WORK INSTRUCTION 1:
Retype the stored data entries word for word, starting at the first line of the records and going on through the line that contains "What position from the left is Extension.url?", both included.

In making his initial rulings on September 22, the judge was under the misapprehension that none of the parties objected to dismissing all claims and sending the case in its entirety to arbitration. For reasons that are unclear to us, it seems that plaintiff's opposing certification never got routed to the judge's attention before the motion was decided. However, the judge did state that he did not wish "to pull the rug out from underneath somebody" if the absence of the other parties from court or the apparent lack of filed opposition was caused by a mere oversight. The judge added that, "[i]f there's a party or a claim that's not governed by arbitration and they want their matter heard in litigation, as opposed to arbitration, I'll be glad to re-review this to determine whether or not the whole thing should be [sent] to arbitration."

At the same time, the motion judge denied plaintiff's motion to extend discovery, suggesting that the same information sought by plaintiff from the opposing parties in court-sanctioned discovery could be obtained through the arbitration process.

After learning of the initial outcome of the motions, plaintiff filed a motion for reconsideration. Plaintiff reiterated that it objected to the entire case, including its own affirmative claims under the Installment Contract, being dismissed and sent to arbitration. Oral argument on the reconsideration motion was conducted on October 27, 2008. This time all parties or their counsel were present.

Stored data entries:
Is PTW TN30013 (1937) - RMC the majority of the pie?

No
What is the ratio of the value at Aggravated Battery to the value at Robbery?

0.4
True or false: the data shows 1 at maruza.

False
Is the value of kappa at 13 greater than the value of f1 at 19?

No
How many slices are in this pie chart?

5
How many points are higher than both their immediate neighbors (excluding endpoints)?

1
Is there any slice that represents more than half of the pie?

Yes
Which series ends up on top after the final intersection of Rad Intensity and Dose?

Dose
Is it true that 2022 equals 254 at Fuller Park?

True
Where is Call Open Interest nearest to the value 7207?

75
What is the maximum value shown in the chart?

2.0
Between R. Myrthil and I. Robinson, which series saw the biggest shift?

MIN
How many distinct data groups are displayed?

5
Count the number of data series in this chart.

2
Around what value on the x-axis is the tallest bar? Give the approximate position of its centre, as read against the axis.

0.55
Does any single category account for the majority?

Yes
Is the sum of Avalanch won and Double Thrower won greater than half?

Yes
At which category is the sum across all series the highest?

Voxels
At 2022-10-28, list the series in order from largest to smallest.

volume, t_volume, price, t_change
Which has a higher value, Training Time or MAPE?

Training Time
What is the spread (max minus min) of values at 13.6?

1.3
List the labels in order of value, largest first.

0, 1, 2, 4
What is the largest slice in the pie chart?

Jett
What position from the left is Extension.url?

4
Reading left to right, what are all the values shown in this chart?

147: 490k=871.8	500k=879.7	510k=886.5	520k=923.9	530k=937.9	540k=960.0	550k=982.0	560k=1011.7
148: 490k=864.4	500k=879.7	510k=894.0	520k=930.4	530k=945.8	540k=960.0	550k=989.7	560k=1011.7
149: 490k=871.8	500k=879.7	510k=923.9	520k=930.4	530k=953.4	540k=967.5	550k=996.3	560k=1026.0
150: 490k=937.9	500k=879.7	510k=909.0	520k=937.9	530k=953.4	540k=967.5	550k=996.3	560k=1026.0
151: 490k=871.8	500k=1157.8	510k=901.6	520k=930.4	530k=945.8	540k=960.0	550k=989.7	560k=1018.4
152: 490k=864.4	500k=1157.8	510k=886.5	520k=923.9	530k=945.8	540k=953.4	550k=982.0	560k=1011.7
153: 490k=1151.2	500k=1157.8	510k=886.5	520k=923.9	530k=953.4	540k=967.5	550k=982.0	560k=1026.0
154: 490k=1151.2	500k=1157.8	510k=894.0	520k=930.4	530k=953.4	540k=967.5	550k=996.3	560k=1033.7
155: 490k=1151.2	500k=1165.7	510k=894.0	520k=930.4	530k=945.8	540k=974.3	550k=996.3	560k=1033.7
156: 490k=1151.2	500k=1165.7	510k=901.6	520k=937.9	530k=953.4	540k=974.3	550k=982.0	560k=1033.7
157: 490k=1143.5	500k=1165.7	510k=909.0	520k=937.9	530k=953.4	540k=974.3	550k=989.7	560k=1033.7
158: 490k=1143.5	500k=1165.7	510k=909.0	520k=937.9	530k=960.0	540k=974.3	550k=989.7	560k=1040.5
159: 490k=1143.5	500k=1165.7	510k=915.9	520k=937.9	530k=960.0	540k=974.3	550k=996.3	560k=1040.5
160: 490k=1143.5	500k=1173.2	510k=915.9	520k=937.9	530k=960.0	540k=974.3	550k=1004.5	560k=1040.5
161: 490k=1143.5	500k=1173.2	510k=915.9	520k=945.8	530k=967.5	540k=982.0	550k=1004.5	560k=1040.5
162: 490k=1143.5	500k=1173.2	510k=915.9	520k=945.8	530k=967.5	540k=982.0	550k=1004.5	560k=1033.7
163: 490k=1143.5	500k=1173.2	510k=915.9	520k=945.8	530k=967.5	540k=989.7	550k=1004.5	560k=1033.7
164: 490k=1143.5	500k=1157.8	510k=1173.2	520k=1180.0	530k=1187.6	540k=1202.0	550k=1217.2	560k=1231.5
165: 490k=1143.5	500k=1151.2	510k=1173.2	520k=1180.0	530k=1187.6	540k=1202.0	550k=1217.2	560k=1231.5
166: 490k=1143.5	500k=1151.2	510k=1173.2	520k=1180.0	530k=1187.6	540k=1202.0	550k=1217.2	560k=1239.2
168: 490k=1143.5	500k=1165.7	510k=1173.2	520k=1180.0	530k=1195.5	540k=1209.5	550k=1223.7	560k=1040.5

WORK INSTRUCTION 2:
Continue the court passage above about the motions to send the case to arbitration, picking up after its final sentence.

TASK ANSWER 1:
Is PTW TN30013 (1937) - RMC the majority of the pie?

No
What is the ratio of the value at Aggravated Battery to the value at Robbery?

0.4
True or false: the data shows 1 at maruza.

False
Is the value of kappa at 13 greater than the value of f1 at 19?

No
How many slices are in this pie chart?

5
How many points are higher than both their immediate neighbors (excluding endpoints)?

1
Is there any slice that represents more than half of the pie?

Yes
Which series ends up on top after the final intersection of Rad Intensity and Dose?

Dose
Is it true that 2022 equals 254 at Fuller Park?

True
Where is Call Open Interest nearest to the value 7207?

75
What is the maximum value shown in the chart?

2.0
Between R. Myrthil and I. Robinson, which series saw the biggest shift?

MIN
How many distinct data groups are displayed?

5
Count the number of data series in this chart.

2
Around what value on the x-axis is the tallest bar? Give the approximate position of its centre, as read against the axis.

0.55
Does any single category account for the majority?

Yes
Is the sum of Avalanch won and Double Thrower won greater than half?

Yes
At which category is the sum across all series the highest?

Voxels
At 2022-10-28, list the series in order from largest to smallest.

volume, t_volume, price, t_change
Which has a higher value, Training Time or MAPE?

Training Time
What is the spread (max minus min) of values at 13.6?

1.3
List the labels in order of value, largest first.

0, 1, 2, 4
What is the largest slice in the pie chart?

Jett
What position from the left is Extension.url?

TASK ANSWER 2:
At the end of the oral argument, the motion judge noted that he had three options: (1) denying the reconsideration motion and sending the entire case to arbitration, (2) granting reconsideration solely as to plaintiff's claims, thereby having plaintiff's complaint litigated in court while the third-party complaint would be disposed of in arbitration, or (3) granting reconsideration and reversing his previous ruling in all respects, thereby vacating the referral to arbitration and requiring the entire case to be litigated. The judge chose the first option.

The next day, the judge issued a written order denying reconsideration, thereby continuing to dismiss plaintiff's complaint and defendants' third-party claims, and sending the entire case to arbitration. The judge expressed his reasons for doing so in an oral opinion on the record. As part of his reasoning, the judge noted the strong public policy in this State in favor of arbitrating disputes in situations where such arbitration has been authorized. The judge added that the Installment Contract lacked a clear provision explicitly precluding arbitration. The judge further observed that plaintiff and the rest of the parties would not be prejudiced by going to arbitration, a process that he described as "very, very cost efficient." He did not see "anything inequitable or unfair in requiring the parties to proceed in arbitration."

Plaintiff then filed this appeal, essentially alleging that the trial court has inappropriately forced it to submit its claims to binding arbitration, in the absence of a contract provision requiring it to do so. Defendants oppose that argument, and renew their preference to have the entire case resolved in one forum. BMW of Turnersville, meanwhile, has chosen not to participate in the appeal, and simply indicates that it will abide whatever outcome this court directs.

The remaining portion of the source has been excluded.